According to a report by Time magazine, a retro-fitted plane can weigh up to 450kg less and can carry 16 more passengers. This can result in an annual revenue increase of up to $200m (€154m) in the case of Southwest, a major budget airline in the US, the report added.
In addition, by making a plane's wings, tails, airframe and other parts out of composites, the weight of a plane can be reduced by 20% on average compared with conventional aluminium designs, Boeing estimates.
For example, the Boeing 787 uses a larger proportion of composite materials in its airframe and primary structure than any previous Boeing commercial airplane. According to Boeing, its airframe comprises nearly half carbon fibre reinforced plastics and other composites.
However, the future is not all bright for composites. One segment where there is increasing uncertainty is the wind energy sector, where recent government budget cuts driven by the economic downturn have resulted in lower output and capacity reductions.
The wind turbine industry is by far the largest consumer of epoxy resins and composites and any cutback in wind energy subsidies can hugely impact demand.
A European epoxy resins producer estimates that about 4,500 tonnes of epoxy systems is needed for the production of several wind turbines that can generate 1 GW of electricity.
The producer estimated that globally about 15-25 gigawatt (GW) of wind farms will be installed annually in the next five years, which would require 67,500-112,500 tonnes of epoxy resins/year.

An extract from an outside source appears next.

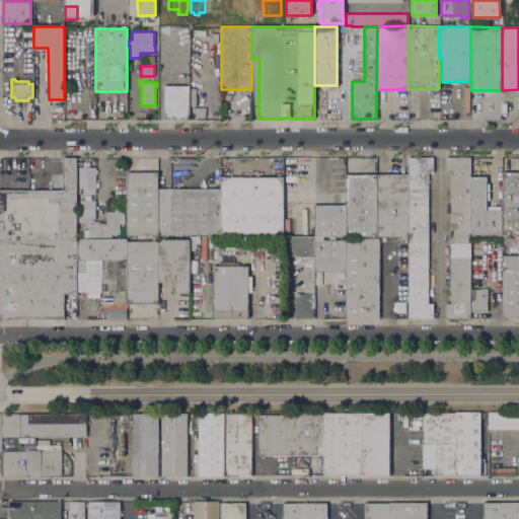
[(164,85),(179,85),(179,82),(188,82),(188,85),(190,85),(190,120),(164,120),(164,85)]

However, last year, the Chinese government cut subsidies to wind turbine producers, which resulted in a massive drop in output. Because China's national grid is not ready to transport the additional electricity generated by the wind turbines, there is now a push to upgrade the national grid before further wind farm expansions.
In the US, there is uncertainty whether the government will continue its Production Tax Credit (PTC) which subsidises the electricity created by wind turbines. Since the introduction of PTC in 1992, wind energy's share in electricity production has increased to over 10% and new installations have increased astronomically since 2001.
According to the American Wind Energy Association (AWEA), the US's installed wind power capacity has increased from 4.1 GW in 2001 to 49.8 GW in 2012, mainly because of the PTC.
But because of budget cuts, it looks likely the PTC will be discontinued, which could result in a massive drop in wind turbine output. The same epoxy resins producer expects demand will fall off a cliff and nobody will want to produce wind turbines in the first six to nine months of 2013 in the US.
In Europe, demand for wind turbines is steady, helped by offshore developments and EU targets to reduce CO2 emissions and also by the decommissioning of nuclear power stations following the Fukushima disaster in Japan last year.
Aside the uncertainties surrounding the wind energy sector, signs are promising that the share of composites will steadily grow in the aforementioned industries.
"At the moment, with the cutbacks in wind, most growth is expected to come from the aerospace industry as old planes need to be replaced and this will boost demand," the epoxy producer said.